» **WORK ITEM**
Below are the records; extract from them the line containing "Do not smoke" to the line containing "One Month Change", both lines included, exactly and with no pictures.

» **PROVIDED DATA**
*****

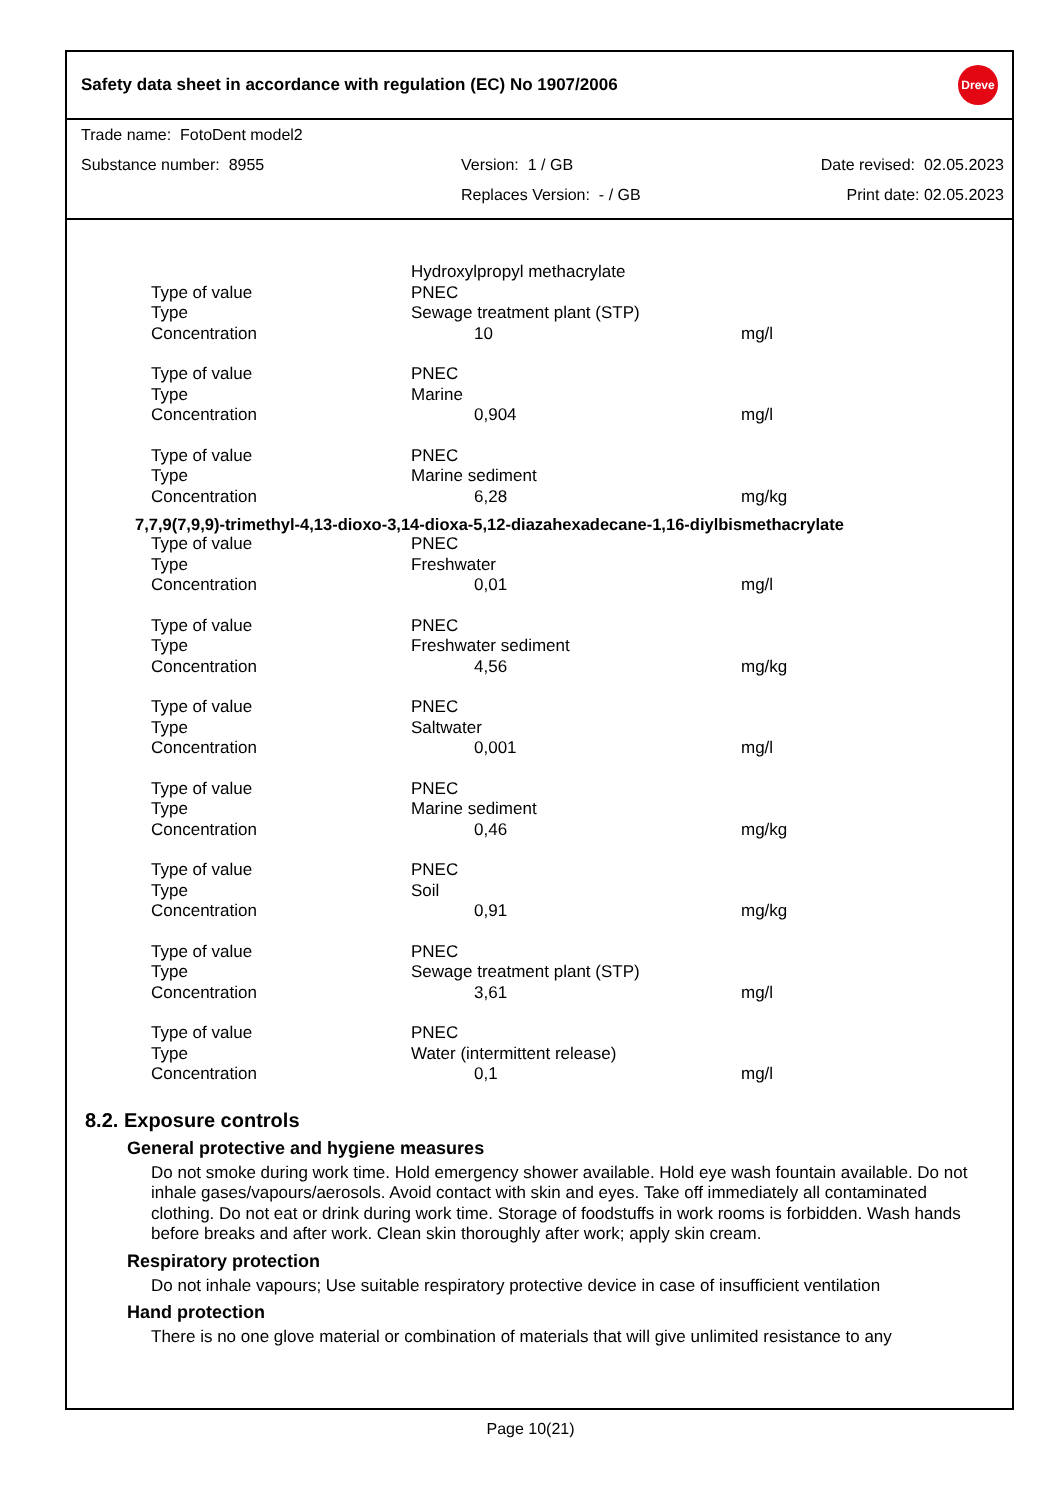Safety data sheet in accordance with regulation (EC) No 1907/2006
Dreve
Trade name: FotoDent model2
Substance number: 8955 Version: 1 / GB Date revised: 02.05.2023
Replaces Version: - / GB Print date: 02.05.2023
| | Hydroxylpropyl methacrylate | |
| Type of value | PNEC | |
| Type | Sewage treatment plant (STP) | |
| Concentration | 10 | mg/l |
| Type of value | PNEC | |
| Type | Marine | |
| Concentration | 0,904 | mg/l |
| Type of value | PNEC | |
| Type | Marine sediment | |
| Concentration | 6,28 | mg/kg |
7,7,9(7,9,9)-trimethyl-4,13-dioxo-3,14-dioxa-5,12-diazahexadecane-1,16-diylbismethacrylate
| Type of value | PNEC | |
| Type | Freshwater | |
| Concentration | 0,01 | mg/l |
| Type of value | PNEC | |
| Type | Freshwater sediment | |
| Concentration | 4,56 | mg/kg |
| Type of value | PNEC | |
| Type | Saltwater | |
| Concentration | 0,001 | mg/l |
| Type of value | PNEC | |
| Type | Marine sediment | |
| Concentration | 0,46 | mg/kg |
| Type of value | PNEC | |
| Type | Soil | |
| Concentration | 0,91 | mg/kg |
| Type of value | PNEC | |
| Type | Sewage treatment plant (STP) | |
| Concentration | 3,61 | mg/l |
| Type of value | PNEC | |
| Type | Water (intermittent release) | |
| Concentration | 0,1 | mg/l |
8.2. Exposure controls
General protective and hygiene measures
Do not smoke during work time. Hold emergency shower available. Hold eye wash fountain available. Do not inhale gases/vapours/aerosols. Avoid contact with skin and eyes. Take off immediately all contaminated clothing. Do not eat or drink during work time. Storage of foodstuffs in work rooms is forbidden. Wash hands before breaks and after work. Clean skin thoroughly after work; apply skin cream.
Respiratory protection
Do not inhale vapours; Use suitable respiratory protective device in case of insufficient ventilation
Hand protection
There is no one glove material or combination of materials that will give unlimited resistance to any
Page 10(21)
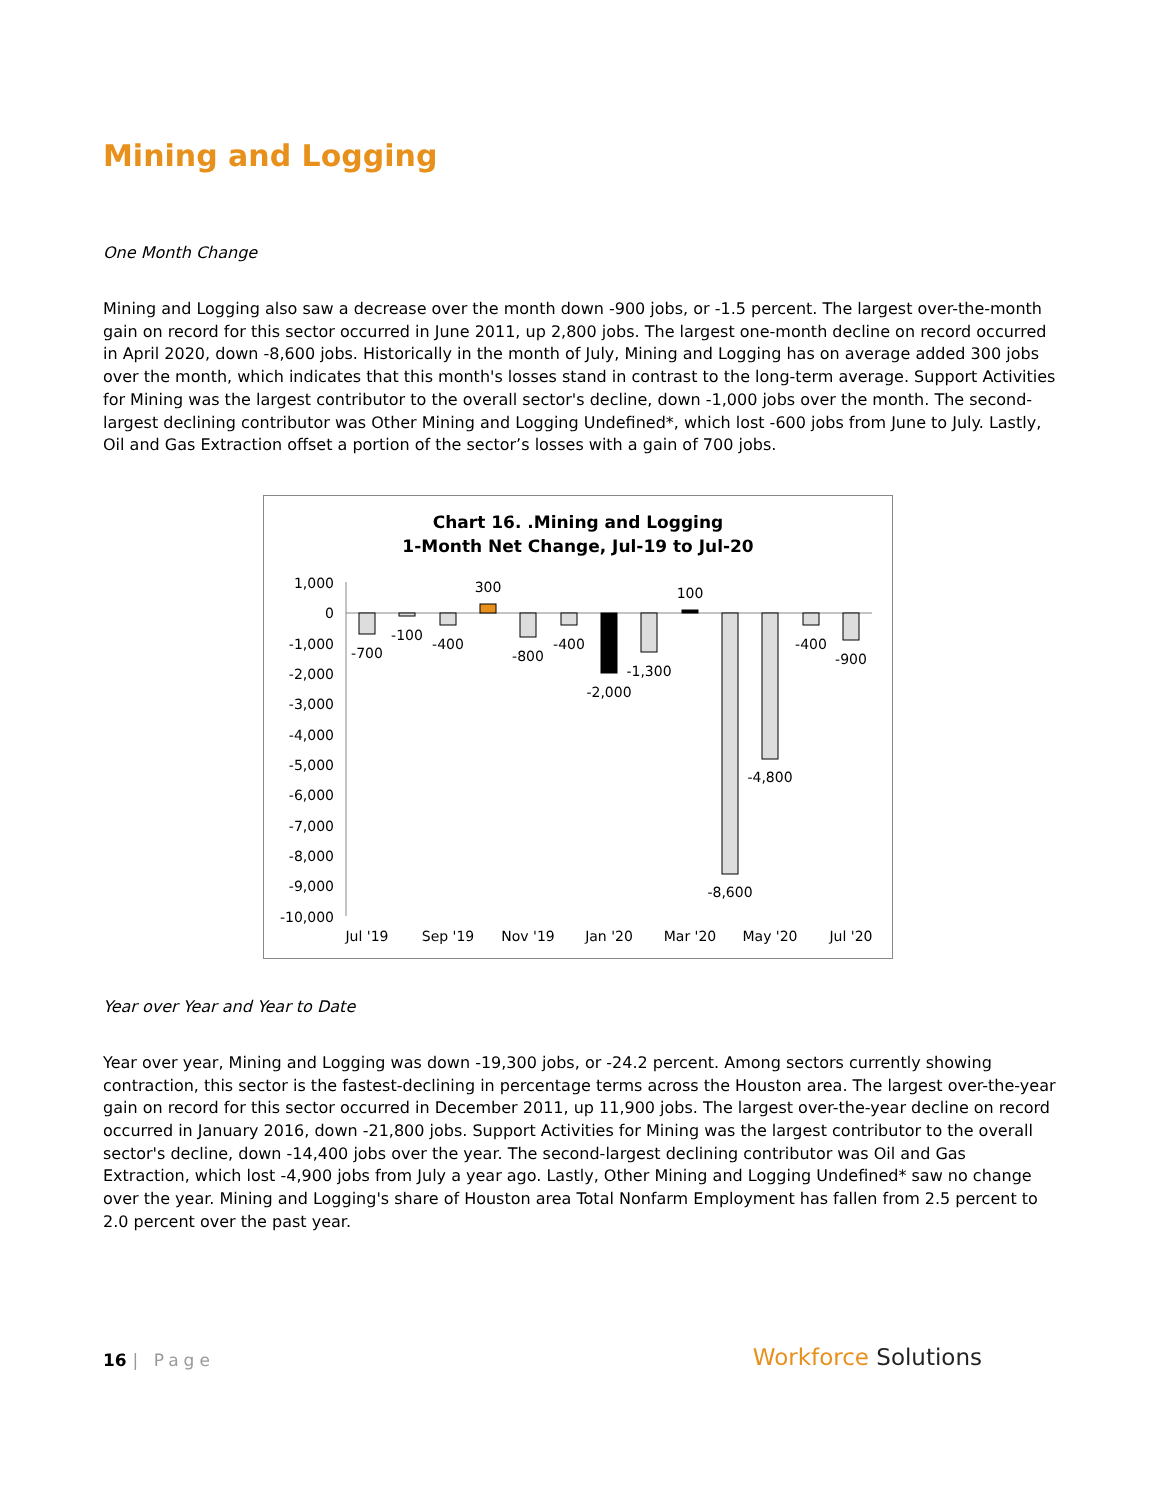Mining and Logging
One Month Change
Mining and Logging also saw a decrease over the month down -900 jobs, or -1.5 percent. The largest over-the-month gain on record for this sector occurred in June 2011, up 2,800 jobs. The largest one-month decline on record occurred in April 2020, down -8,600 jobs. Historically in the month of July, Mining and Logging has on average added 300 jobs over the month, which indicates that this month's losses stand in contrast to the long-term average. Support Activities for Mining was the largest contributor to the overall sector's decline, down -1,000 jobs over the month. The second-largest declining contributor was Other Mining and Logging Undefined*, which lost -600 jobs from June to July. Lastly, Oil and Gas Extraction offset a portion of the sector’s losses with a gain of 700 jobs.
Chart 16. .Mining and Logging
1-Month Net Change, Jul-19 to Jul-20
1,000
0
-1,000
-2,000
-3,000
-4,000
-5,000
-6,000
-7,000
-8,000
-9,000
-10,000
-700
-100
-400
300
-800
-400
-2,000
-1,300
100
-8,600
-4,800
-400
-900
Jul '19
Sep '19
Nov '19
Jan '20
Mar '20
May '20
Jul '20
Year over Year and Year to Date
Year over year, Mining and Logging was down -19,300 jobs, or -24.2 percent. Among sectors currently showing contraction, this sector is the fastest-declining in percentage terms across the Houston area. The largest over-the-year gain on record for this sector occurred in December 2011, up 11,900 jobs. The largest over-the-year decline on record occurred in January 2016, down -21,800 jobs. Support Activities for Mining was the largest contributor to the overall sector's decline, down -14,400 jobs over the year. The second-largest declining contributor was Oil and Gas Extraction, which lost -4,900 jobs from July a year ago. Lastly, Other Mining and Logging Undefined* saw no change over the year. Mining and Logging's share of Houston area Total Nonfarm Employment has fallen from 2.5 percent to 2.0 percent over the past year.
16 | Page
Workforce Solutions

*****

» **ANSWER SPACE**
Do not smoke during work time. Hold emergency shower available. Hold eye wash fountain available. Do not inhale gases/vapours/aerosols. Avoid contact with skin and eyes. Take off immediately all contaminated clothing. Do not eat or drink during work time. Storage of foodstuffs in work rooms is forbidden. Wash hands before breaks and after work. Clean skin thoroughly after work; apply skin cream.
Respiratory protection
Do not inhale vapours; Use suitable respiratory protective device in case of insufficient ventilation
Hand protection
There is no one glove material or combination of materials that will give unlimited resistance to any
Page 10(21)
Mining and Logging
One Month Change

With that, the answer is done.